Congress also will likely look at legislation — an action that was well anticipated and not prompted by any action by the president, said Carol Raulston, a spokeswoman for the National Mining Association.

Oppegard is working with the Appalachian Citizens' Law Center in Whitesburg, Ky., to lobby MSHA to close loopholes that allow coal operators to receive a warning letter before being issued a "pattern of violation" citation — the most serious, reserved for operators who repeatedly and knowingly violate safety rules.

Massey Chief Executive Don Blakenship filed documents Friday with the Securities and Exchange Commission on the mining blast including a letter in which he refutes reports of safety violations at the Upper Big Branch coal mine.

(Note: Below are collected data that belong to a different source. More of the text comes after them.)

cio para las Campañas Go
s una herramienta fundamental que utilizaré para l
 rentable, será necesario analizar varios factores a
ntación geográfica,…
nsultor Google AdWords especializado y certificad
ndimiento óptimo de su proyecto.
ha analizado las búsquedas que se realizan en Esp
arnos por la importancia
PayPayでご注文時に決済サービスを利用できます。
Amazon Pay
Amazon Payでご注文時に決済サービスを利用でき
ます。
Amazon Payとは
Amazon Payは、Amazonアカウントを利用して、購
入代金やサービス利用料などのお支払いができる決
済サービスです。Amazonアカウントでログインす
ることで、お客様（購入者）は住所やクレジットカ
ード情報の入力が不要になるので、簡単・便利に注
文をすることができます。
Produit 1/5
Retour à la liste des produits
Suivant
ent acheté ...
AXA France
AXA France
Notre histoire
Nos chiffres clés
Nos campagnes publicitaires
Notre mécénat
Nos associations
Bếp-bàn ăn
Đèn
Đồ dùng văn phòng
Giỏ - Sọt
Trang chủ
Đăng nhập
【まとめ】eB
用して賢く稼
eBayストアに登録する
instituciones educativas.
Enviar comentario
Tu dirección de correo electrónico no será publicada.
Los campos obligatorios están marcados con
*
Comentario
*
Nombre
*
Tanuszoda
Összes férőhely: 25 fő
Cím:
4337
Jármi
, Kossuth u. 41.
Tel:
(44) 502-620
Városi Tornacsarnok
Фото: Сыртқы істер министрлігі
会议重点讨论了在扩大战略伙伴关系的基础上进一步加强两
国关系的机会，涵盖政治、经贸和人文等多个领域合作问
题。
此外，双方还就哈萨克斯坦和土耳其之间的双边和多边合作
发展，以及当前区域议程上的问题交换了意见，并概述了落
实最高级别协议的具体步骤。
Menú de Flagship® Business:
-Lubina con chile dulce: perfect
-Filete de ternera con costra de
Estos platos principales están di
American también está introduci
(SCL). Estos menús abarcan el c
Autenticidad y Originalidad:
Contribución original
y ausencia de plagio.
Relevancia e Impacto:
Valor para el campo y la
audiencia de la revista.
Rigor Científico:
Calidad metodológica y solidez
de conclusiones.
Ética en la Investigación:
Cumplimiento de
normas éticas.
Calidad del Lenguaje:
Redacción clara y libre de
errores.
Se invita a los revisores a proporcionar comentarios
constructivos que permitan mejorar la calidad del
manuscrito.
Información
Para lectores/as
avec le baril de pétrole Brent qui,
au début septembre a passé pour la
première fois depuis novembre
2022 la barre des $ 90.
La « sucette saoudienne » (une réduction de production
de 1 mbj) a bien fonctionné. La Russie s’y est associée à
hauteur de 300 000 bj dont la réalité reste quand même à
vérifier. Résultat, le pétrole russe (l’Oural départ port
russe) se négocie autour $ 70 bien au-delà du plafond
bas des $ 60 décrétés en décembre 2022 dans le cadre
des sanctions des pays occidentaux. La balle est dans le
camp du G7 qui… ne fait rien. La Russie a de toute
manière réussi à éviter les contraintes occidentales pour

"Media reports suggesting that the UBB tragedy was the result of a willful disregard for safety regulations are completely unfounded," he said.

Massey was fined $2.5 million last year after pleading guilty to 10 criminal violations at its Aracoma Coal Co. mine in West Virginia, where two miners died in a 2006 fire. A coal slurry spill in eastern Kentucky 10 years ago resulted in a $20 million fine for Massey for violating the Clean Water Act.

Members of the House Education and Labor Committee took the mining industry to task in February for contributing to a backlog of mine safety cases amid concerns that such practices put the nation's miners at risk. After a spate of mine tragedies, the Federal Mine Safety and Health Review Commission stepped up enforcement and issued tougher penalties.

Mine owners have now tripled the number of violations they appeal and are now litigating 67 percent of all penalties, according to the House panel. According to the Federal Mine Safety and Health Review Commission, the index of the 16,000 backlogged cases is 616 pages long and contains at least $195 million in fines.

Mine operators counter that a scattershot approach to issuing sanctions and poorly trained inspectors are causing the backlog.

A federal report released days before the West Virginia mine explosion found that MSHA has failed to properly train veteran inspectors, even as the agency added hundreds of new inspectors to its ranks since 2006.